В Технологическом институте, по указанию министра финансов, из ольхового дерева сделали огромное красное яйцо, в которое и вложили 15 000 полуимпериалов. Разрезанное надвое, оно раскрывалось пополам посредством сложного механизма. В первый день Пасхи чиновники министерства финансов доставили яйцо в Зимний дворец. В кабинет императора внесли его вслед за Канкриным несколько камер-лакеев.
— Что это? — спросил Николай Павлович, с любопытством рассматривая подарок.
— Позвольте, ваше величество, раньше похристосоваться, — сказал министр.
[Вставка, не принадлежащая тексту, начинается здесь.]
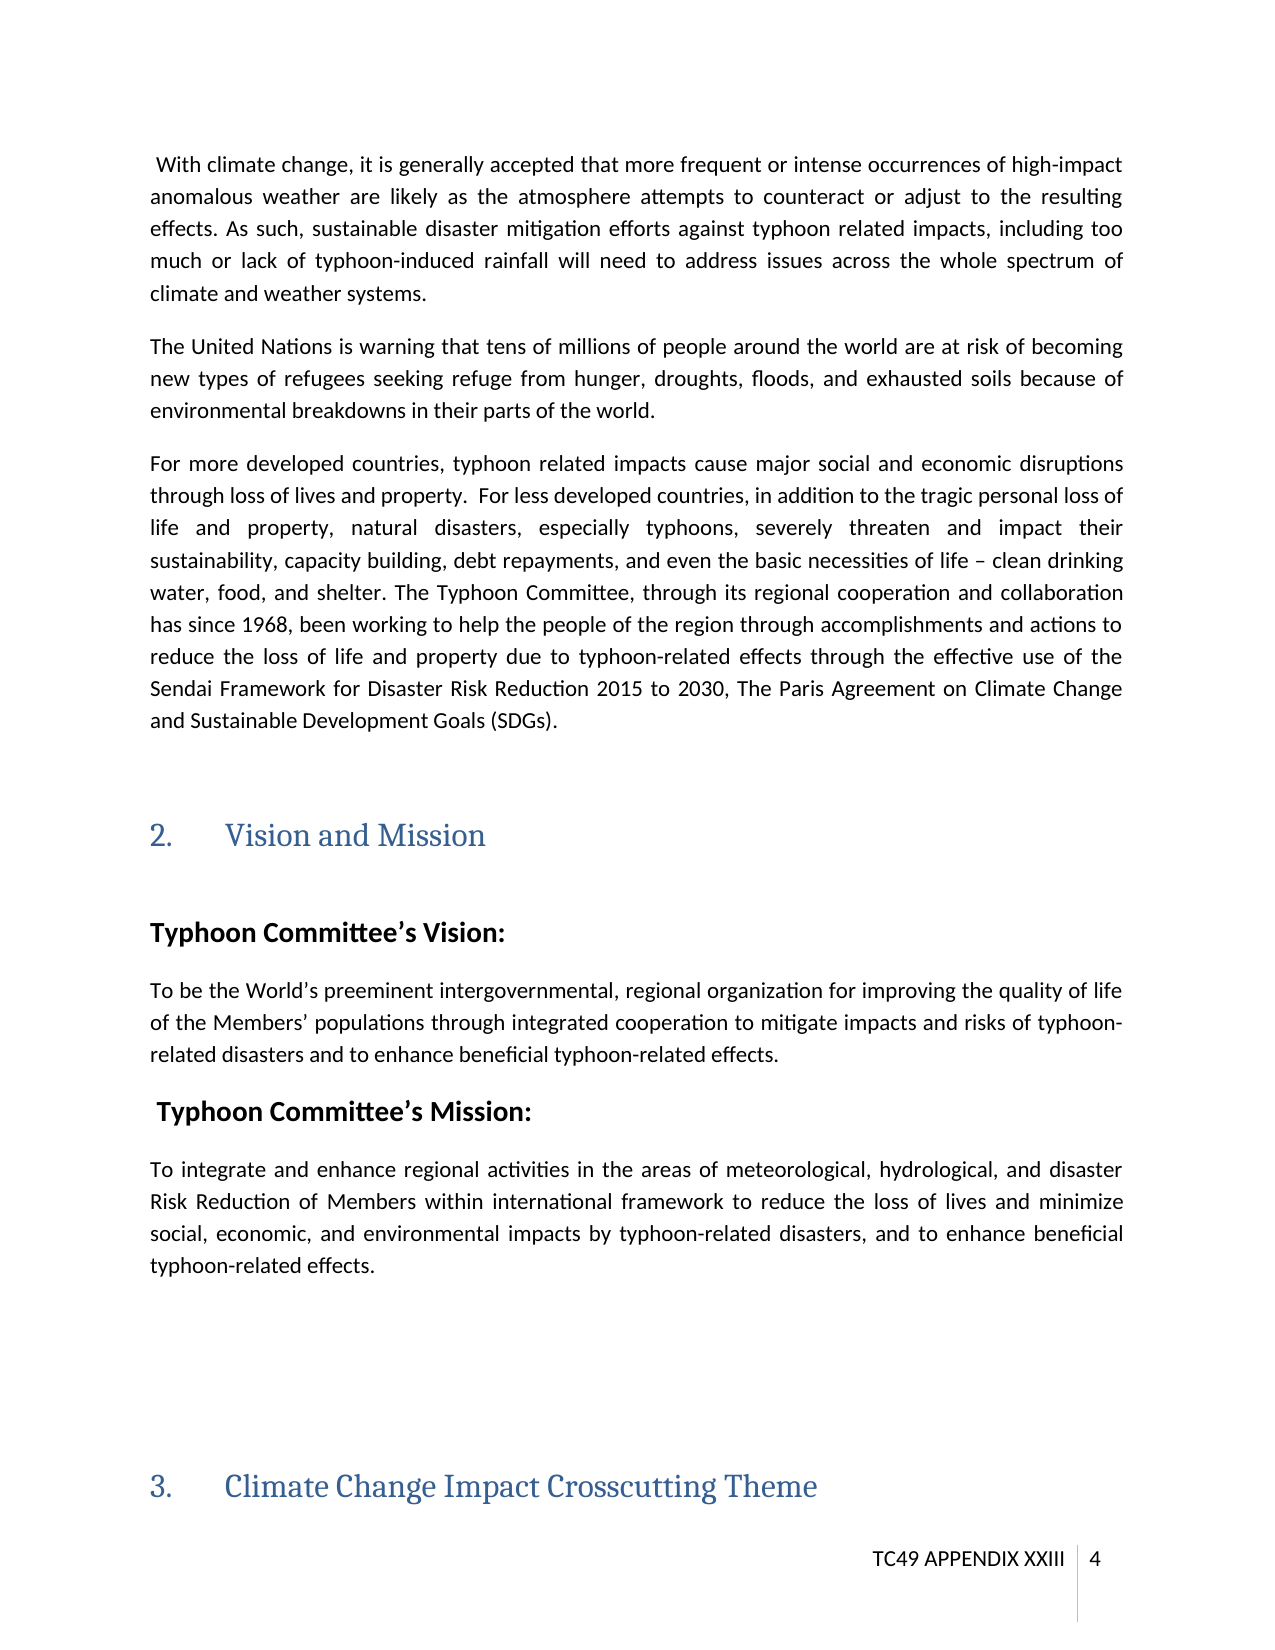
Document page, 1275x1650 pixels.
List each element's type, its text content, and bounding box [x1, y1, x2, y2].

text With climate change, it is generally accepted that more frequent or intense occurrences of high-impact anomalous weather are likely as the atmosphere attempts to counteract or adjust to the resulting effects. As such, sustainable disaster mitigation efforts against typhoon related impacts, including too much or lack of typhoon-induced rainfall will need to address issues across the whole spectrum of climate and weather systems. [150, 150, 1125, 307]
subtitle 3. Climate Change Impact Crosscutting Theme [150, 1468, 1125, 1506]
text Typhoon Committee’s Vision: [150, 914, 1125, 949]
text The United Nations is warning that tens of millions of people around the world are at risk of becoming new types of refugees seeking refuge from hunger, droughts, floods, and exhausted soils because of environmental breakdowns in their parts of the world. [150, 332, 1125, 424]
text For more developed countries, typhoon related impacts cause major social and economic disruptions through loss of lives and property. For less developed countries, in addition to the tragic personal loss of life and property, natural disasters, especially typhoons, severely threaten and impact their sustainability, capacity building, debt repayments, and even the basic necessities of life – clean drinking water, food, and shelter. The Typhoon Committee, through its regional cooperation and collaboration has since 1968, been working to help the people of the region through accomplishments and actions to reduce the loss of life and property due to typhoon-related effects through the effective use of the Sendai Framework for Disaster Risk Reduction 2015 to 2030, The Paris Agreement on Climate Change and Sustainable Development Goals (SDGs). [150, 449, 1125, 735]
subtitle 2. Vision and Mission [150, 817, 1125, 855]
text To be the World’s preeminent intergovernmental, regional organization for improving the quality of life of the Members’ populations through integrated cooperation to mitigate impacts and risks of typhoon-related disasters and to enhance beneficial typhoon-related effects. [150, 976, 1125, 1068]
text Typhoon Committee’s Mission: [150, 1093, 1125, 1129]
text To integrate and enhance regional activities in the areas of meteorological, hydrological, and disaster Risk Reduction of Members within international framework to reduce the loss of lives and minimize social, economic, and environmental impacts by typhoon-related disasters, and to enhance beneficial typhoon-related effects. [150, 1155, 1125, 1279]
Государь поцеловался с министром.
— Теперь, ваше величество, осмелюсь поставить вам красное яичко от наших же богатств и просить вас дотронуться до этой пружины, — с каменным лицом проговорил Егор Францевич.
Государь тронул пружинку. Яйцо раскрылось, и показался желток — полуимпериалы.
— Что это? Сколько их тут? — спросил удивленный государь.
— Здесь 15 000 полуимпериалов, ваше величество. Все они сделаны из урезков, остающихся после вырезок из полосового золота кругляков, нигде не называемых по отчетам, — все так же спокойно сказал Канкрин.
— Урезка? Экономия? Тогда пополам с тобой, — воскликнул Николай Павлович.
— Никак не могу принять. Это подарок ваш, — скромно поклонился министр.140
Император всегда подогревал интерес к своему министру. Он говорил, что его Канкрин враг новых налогов и займов, выступает против излишних расходов, составляя иногда оппозицию ему самому. При каждом удобном случае Николай Павлович вспоминал о своем министре финансов: «А то, бывало, придет ко мне Канкрин в туфлях, греет у камина спину и на всякое мое слово говорит: „Нельзя, ваше величество, никак нельзя!“141
»Что позволял император Канкрину, не разрешалось ни одному министру. Такое отношение между ними сложилось, когда министр финансов начал в 1839 году денежную реформу. Манифест об устройстве денежной системы провозгласил основной денежной единицей России серебро, а законной монетной единицей — серебряный рубль. Государственные ассигнации объявлялись вспомогательным знаком стоимости, для них был установлен курс 3 рубля 50 копеек за серебряный рубль.
Николай Павлович и Егор Францевич несколько лет встречались в государевом кабинете на первом этаже Зимнего дворца, обсуждая детали реформы. На завершающем этапе император чувствовал себя увереннее: спорил с министром, вносил дельные предложения. Они вместе рассматривали предпосылки к денежной реформе и ее поэтапное осуществление — динамичное развитие товарно-денежных отношений.142
25 января 1843 года, в заседании Комитета о замене государственных ассигнаций на звонкую монету, Николай Павлович говорил о финансовой реформе уже со знанием дела:
— В прежние времена я должен был слепо и безусловно утверждать всё предлагаемое мне по финансовой части, о которой не имел никакого понятия. Но теперь, после 17-летних занятий, мне стыдно и совестно было бы не приобрести самому каких-нибудь практических познаний по этой части и продолжать верить, как прежде на слово. Поэтому я подробно сообразил нынешний вопрос и пришел к убеждению, что нет никакого удобства иметь два рода депозитных билетов: одни теперешние, обеспеченные в полной их сумме, а другие вновь предлагаемые, с фондом только против шестой их части. Ясно, что тут была бы странность согласиться и связать между собой эти две системы, а на какие-нибудь тайные проделки я никогда не соглашусь. В такого рода делах, где в виду у нас общая польза и предмет ежедневной потребности народа и где намерения наши, разумеется, совершенно добросовестны, не вижу никакого повода скрывать и маскировать наши действия. Их, напротив, должно оглашать перед народом в полном объеме, иначе всякое умалчивание дало бы делу вид тайный и как бы своекорыстной цели и не могло бы не вселить в умах напрасных, совершенно противоположных нашим видам, подозрений.143
Действуя всегда прямо, и открыто высказывая мысли, Николай I часто шел впереди своих сотрудников, нередко тормозивших благие начинания государя.
В кабинете за письменным столом сидел пожилой мужчина в изношенном сюртуке и серых брюках без штрипок. Бледное холодное худощавое лицо его было обращено к единственному окну помещения, выходившему на Дворцовую площадь. Голубые глаза задумчиво смотрели на невыразительное небо, покрытое сплошным серым полотном туч.
В начале сороковых годов здоровье министра финансов Егора Францевича Канкрина сильно пошатнулось. Он неоднократно просился в отставку, но император не давал согласия. Ежегодно для восстановления сил Канкрин ездил на летние месяцы то в свое имение в остзейском крае, то за границу на воды. Со вчерашнего дня он был в отпуске. Завтра уезжал в Баден-Баден.